Assistant Superintendent Kim Brandt reported that the facilities and transportation subcommittee has recommended an end to past action allowing a number of exceptions to the general policy concerning out-of-town students. This policy requires parents to make their own arrangements to transport students who are attending schools outside the district in which they live.

Examples include students who attend day care outside their home and students who have received permission to attend another school in the district other than their hometown school.

Restructuring routes to accommodate these arrangements add unnecessary transportation costs.

Also, Brandt noted, the siblings of special education students have been allowed on buses reserved for special education students, increasing the demand for the special runs.

The School Committee’s action allows prior agreements to continue for the current school year. Next year, however, parents will have to find their own transportation if they want their children to attend school in another district.


The committee also confirmed that Transportation Director Tom Kelley has the authority to make changes in bus stop locations and that parents can appeal his decisions to the committee.

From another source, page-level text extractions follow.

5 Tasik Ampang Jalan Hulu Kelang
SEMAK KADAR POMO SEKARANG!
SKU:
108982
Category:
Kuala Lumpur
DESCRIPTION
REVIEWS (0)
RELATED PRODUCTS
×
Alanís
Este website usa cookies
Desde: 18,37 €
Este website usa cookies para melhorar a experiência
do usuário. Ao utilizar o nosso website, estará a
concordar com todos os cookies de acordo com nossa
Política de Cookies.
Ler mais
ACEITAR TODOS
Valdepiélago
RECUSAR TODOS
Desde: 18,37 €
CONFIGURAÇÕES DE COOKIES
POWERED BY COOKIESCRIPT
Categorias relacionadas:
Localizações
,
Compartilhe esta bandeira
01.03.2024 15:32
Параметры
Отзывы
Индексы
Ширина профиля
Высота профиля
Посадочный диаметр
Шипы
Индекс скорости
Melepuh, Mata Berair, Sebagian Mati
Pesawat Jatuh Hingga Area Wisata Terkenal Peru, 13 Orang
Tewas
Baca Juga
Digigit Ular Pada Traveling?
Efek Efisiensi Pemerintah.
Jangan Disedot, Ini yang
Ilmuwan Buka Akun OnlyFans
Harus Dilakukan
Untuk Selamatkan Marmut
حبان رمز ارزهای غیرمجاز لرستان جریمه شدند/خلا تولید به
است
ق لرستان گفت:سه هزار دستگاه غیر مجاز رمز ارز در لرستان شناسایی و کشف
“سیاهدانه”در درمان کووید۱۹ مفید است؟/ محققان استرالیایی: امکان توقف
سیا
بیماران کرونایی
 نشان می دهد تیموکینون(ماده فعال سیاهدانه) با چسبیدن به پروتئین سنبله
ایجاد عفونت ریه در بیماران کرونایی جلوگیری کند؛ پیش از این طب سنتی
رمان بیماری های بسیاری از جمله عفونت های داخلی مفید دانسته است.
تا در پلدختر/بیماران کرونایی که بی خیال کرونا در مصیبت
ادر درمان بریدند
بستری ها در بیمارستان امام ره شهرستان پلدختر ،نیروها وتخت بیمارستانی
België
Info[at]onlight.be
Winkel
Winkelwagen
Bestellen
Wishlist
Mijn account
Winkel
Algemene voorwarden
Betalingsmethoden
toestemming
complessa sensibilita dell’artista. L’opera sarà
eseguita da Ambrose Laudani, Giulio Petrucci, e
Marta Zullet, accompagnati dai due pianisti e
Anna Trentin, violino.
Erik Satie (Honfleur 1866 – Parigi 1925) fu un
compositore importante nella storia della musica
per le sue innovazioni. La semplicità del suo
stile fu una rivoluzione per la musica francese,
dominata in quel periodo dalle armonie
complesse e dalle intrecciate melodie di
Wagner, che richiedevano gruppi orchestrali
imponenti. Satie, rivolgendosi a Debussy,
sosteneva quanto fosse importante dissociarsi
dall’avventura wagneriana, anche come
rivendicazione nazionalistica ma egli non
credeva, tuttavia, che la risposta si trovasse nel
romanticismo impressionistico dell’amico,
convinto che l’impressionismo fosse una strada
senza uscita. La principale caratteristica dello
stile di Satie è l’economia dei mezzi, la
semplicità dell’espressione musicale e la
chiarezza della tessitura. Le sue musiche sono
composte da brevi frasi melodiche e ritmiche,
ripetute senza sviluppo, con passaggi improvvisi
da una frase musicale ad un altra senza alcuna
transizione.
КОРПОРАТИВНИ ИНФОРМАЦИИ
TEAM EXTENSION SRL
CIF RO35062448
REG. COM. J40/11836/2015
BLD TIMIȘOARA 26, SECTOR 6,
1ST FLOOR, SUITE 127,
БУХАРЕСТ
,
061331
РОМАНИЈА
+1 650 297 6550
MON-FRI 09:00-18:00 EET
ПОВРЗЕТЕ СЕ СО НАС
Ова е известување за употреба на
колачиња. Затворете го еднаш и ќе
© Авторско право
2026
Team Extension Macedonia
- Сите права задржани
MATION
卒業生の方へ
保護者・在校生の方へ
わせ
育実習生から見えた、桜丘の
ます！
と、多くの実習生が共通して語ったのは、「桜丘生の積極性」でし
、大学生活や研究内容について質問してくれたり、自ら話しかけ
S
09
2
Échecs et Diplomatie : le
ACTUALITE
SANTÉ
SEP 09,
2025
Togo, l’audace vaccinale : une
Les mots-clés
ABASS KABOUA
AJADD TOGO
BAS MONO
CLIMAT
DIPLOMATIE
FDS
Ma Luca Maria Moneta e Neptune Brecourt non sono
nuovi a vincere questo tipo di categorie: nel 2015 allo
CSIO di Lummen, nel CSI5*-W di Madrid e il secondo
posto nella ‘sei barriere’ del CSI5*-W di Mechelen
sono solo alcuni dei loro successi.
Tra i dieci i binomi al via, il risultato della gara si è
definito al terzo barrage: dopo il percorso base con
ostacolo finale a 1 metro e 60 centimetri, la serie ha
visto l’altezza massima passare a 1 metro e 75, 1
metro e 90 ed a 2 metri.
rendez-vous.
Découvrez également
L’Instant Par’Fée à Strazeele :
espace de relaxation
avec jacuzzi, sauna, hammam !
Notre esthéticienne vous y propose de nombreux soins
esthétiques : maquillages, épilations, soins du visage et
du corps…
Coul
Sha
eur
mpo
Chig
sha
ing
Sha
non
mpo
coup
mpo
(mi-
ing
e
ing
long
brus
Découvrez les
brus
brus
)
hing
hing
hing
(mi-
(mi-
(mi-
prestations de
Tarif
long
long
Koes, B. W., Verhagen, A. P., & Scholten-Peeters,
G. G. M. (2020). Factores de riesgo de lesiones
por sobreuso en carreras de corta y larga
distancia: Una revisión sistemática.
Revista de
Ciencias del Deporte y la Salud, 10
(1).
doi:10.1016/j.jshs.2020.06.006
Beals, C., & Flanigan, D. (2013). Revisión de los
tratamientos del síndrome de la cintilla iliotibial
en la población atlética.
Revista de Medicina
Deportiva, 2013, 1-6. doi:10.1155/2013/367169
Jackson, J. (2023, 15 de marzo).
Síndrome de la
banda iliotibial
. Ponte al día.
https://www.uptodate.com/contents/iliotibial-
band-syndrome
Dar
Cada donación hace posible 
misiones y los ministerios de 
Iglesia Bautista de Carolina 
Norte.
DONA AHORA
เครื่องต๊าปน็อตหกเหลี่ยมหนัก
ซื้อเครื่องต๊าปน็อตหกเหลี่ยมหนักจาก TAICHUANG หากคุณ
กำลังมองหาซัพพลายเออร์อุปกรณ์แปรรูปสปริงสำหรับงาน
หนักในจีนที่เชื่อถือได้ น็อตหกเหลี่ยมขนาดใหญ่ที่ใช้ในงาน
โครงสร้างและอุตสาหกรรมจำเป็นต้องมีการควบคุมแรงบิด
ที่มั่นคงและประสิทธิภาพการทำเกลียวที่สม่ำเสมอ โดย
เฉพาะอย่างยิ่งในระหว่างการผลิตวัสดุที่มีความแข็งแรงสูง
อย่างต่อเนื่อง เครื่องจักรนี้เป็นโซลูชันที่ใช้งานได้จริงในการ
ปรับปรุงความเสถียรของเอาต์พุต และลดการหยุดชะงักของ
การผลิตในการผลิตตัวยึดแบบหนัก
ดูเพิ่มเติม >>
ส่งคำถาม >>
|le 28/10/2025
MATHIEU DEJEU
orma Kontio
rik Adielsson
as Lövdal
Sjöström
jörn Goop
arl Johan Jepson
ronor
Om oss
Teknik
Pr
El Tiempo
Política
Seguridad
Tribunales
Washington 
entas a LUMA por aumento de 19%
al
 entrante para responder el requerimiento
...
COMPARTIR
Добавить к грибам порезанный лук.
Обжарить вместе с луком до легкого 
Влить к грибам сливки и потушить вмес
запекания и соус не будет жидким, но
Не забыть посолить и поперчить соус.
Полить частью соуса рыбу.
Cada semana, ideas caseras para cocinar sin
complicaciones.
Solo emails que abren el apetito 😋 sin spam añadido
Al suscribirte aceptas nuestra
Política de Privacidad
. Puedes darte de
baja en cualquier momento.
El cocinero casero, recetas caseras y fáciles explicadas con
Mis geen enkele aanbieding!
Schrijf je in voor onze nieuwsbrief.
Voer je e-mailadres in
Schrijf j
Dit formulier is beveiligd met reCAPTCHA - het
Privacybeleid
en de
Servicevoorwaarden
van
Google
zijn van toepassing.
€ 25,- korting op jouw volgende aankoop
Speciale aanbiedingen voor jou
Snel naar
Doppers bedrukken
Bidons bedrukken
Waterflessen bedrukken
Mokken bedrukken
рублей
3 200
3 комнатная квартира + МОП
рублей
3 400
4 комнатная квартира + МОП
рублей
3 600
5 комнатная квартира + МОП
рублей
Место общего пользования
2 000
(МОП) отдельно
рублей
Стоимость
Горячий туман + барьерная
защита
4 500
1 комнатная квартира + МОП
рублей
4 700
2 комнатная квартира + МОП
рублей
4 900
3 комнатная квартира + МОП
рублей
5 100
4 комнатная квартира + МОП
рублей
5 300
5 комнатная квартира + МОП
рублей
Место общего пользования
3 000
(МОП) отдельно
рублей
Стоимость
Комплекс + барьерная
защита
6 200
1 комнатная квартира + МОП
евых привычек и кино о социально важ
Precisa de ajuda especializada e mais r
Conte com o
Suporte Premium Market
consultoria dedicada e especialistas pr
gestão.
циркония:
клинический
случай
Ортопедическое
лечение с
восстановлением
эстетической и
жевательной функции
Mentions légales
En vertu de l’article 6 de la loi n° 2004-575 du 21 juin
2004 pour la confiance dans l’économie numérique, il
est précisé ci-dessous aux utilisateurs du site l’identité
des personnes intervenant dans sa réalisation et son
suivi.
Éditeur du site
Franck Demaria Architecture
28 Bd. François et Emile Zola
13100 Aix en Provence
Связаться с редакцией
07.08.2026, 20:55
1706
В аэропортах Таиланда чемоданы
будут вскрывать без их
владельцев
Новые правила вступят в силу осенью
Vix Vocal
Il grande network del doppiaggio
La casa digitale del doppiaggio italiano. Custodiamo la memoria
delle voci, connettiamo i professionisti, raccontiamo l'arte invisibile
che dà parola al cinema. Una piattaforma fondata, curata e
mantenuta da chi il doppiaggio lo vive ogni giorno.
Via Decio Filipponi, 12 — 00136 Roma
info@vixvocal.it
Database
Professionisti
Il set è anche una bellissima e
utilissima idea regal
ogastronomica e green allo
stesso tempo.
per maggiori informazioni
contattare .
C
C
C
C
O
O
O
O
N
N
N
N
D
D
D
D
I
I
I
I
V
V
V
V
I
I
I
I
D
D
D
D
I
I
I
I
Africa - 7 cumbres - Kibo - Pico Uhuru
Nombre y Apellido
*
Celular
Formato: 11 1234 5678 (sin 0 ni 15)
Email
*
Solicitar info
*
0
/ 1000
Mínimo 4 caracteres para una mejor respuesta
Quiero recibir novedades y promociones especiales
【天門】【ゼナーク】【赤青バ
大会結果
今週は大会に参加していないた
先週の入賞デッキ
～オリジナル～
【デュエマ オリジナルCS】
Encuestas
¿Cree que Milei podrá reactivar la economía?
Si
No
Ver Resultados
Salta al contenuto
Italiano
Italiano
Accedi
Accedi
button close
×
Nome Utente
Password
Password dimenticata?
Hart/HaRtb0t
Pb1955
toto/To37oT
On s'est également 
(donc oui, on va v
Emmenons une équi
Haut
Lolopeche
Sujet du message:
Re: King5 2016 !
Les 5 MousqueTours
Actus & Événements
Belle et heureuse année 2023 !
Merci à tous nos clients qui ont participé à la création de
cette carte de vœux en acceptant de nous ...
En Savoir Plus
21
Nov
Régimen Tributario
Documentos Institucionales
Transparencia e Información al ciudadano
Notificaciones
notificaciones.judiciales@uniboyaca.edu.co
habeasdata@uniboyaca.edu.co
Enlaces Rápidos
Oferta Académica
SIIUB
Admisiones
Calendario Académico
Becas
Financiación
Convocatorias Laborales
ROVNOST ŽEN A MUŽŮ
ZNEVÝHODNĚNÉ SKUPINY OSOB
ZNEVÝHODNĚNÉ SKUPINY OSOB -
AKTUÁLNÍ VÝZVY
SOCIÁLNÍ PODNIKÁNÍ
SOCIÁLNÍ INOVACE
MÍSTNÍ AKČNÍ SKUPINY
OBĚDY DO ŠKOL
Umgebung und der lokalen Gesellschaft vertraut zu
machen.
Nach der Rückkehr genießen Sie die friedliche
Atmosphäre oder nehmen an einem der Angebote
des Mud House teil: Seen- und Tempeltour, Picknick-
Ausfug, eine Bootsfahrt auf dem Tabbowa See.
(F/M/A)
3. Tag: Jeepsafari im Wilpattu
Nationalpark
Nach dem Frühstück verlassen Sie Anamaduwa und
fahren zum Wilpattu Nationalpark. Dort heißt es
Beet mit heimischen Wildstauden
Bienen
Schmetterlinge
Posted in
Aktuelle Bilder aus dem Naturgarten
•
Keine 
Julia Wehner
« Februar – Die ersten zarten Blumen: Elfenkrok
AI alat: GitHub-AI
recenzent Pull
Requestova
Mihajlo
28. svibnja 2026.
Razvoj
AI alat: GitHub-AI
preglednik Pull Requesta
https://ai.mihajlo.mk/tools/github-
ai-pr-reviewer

In other business, Superintendent Tina Meserve reported that the new school year is off to fine start and that attendance appears to be up.

While official attendance is established by the number of students enrolled on Oct. 1, preliminary numbers show that the Elm Street School in Mechanic Falls has about 300 students, up from 267 last year; the Minot Consolidated School has about 250 students, up from 235 last year; and the Poland Community School has about 485 students, up from 460 last year.

Poland Regional High School Principal Cari Medd said that at 521 students, enrollment appears to be about even with last year.

Meserve said the increase in student enrollment should mean the district can expect an increase in state aid next year.

She also said that it appeared the district could be losing about $100,000 in state aid this year due to 12 district students attending charter schools.

“When the district’s student population goes up, the district sees an increase in money a year from now, but gets dinged this year for charter school students,” School Committee Chairman Mary Martin said.

Meserve said it appears the $100,000 loss can be absorbed, because a fairly large number of experienced, highly paid staff members retired this year and were replaced by lower-paid employees.